[Recorded information]:
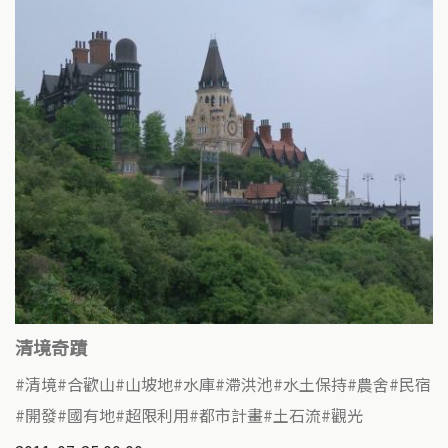
清境奇蹟
清境
合歡山
山坡地
水庫
滯洪池
水土保持
農舍
民宿
開發
國有地
超限利用
都市計畫
土石流
觀光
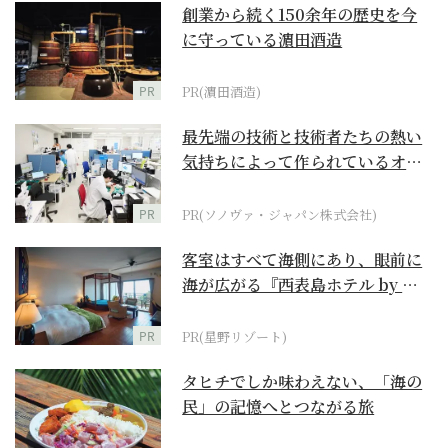
創業から続く150余年の歴史を今
に守っている濵田酒造
PR
PR(濵田酒造)
最先端の技術と技術者たちの熱い
気持ちによって作られているオー
ダーメイド補聴器
PR
PR(ソノヴァ・ジャパン株式会社)
客室はすべて海側にあり、眼前に
海が広がる『西表島ホテル by 星
野リゾート』
PR
PR(星野リゾート)
タヒチでしか味わえない、「海の
民」の記憶へとつながる旅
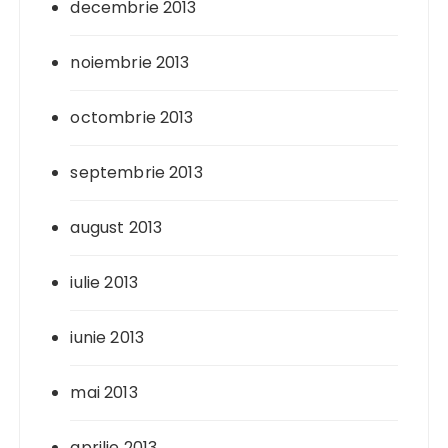
decembrie 2013
noiembrie 2013
octombrie 2013
septembrie 2013
august 2013
iulie 2013
iunie 2013
mai 2013
aprilie 2013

[Exercise requirements]:
Turn every line of text in the data above into a Markdown table with two columns, Row and Text, numbering the lines in order and skipping blank ones. Leave the pictures out.

[Solution to the exercise]:
| Row | Text |
|---|---|
| 1 | 清境奇蹟 |
| 2 | 清境 |
| 3 | 合歡山 |
| 4 | 山坡地 |
| 5 | 水庫 |
| 6 | 滯洪池 |
| 7 | 水土保持 |
| 8 | 農舍 |
| 9 | 民宿 |
| 10 | 開發 |
| 11 | 國有地 |
| 12 | 超限利用 |
| 13 | 都市計畫 |
| 14 | 土石流 |
| 15 | 觀光 |
| 16 | 創業から続く150余年の歴史を今 |
| 17 | に守っている濵田酒造 |
| 18 | PR |
| 19 | PR(濵田酒造) |
| 20 | 最先端の技術と技術者たちの熱い |
| 21 | 気持ちによって作られているオー |
| 22 | ダーメイド補聴器 |
| 23 | PR |
| 24 | PR(ソノヴァ・ジャパン株式会社) |
| 25 | 客室はすべて海側にあり、眼前に |
| 26 | 海が広がる『西表島ホテル by 星 |
| 27 | 野リゾート』 |
| 28 | PR |
| 29 | PR(星野リゾート) |
| 30 | タヒチでしか味わえない、「海の |
| 31 | 民」の記憶へとつながる旅 |
| 32 | decembrie 2013 |
| 33 | noiembrie 2013 |
| 34 | octombrie 2013 |
| 35 | septembrie 2013 |
| 36 | august 2013 |
| 37 | iulie 2013 |
| 38 | iunie 2013 |
| 39 | mai 2013 |
| 40 | aprilie 2013 |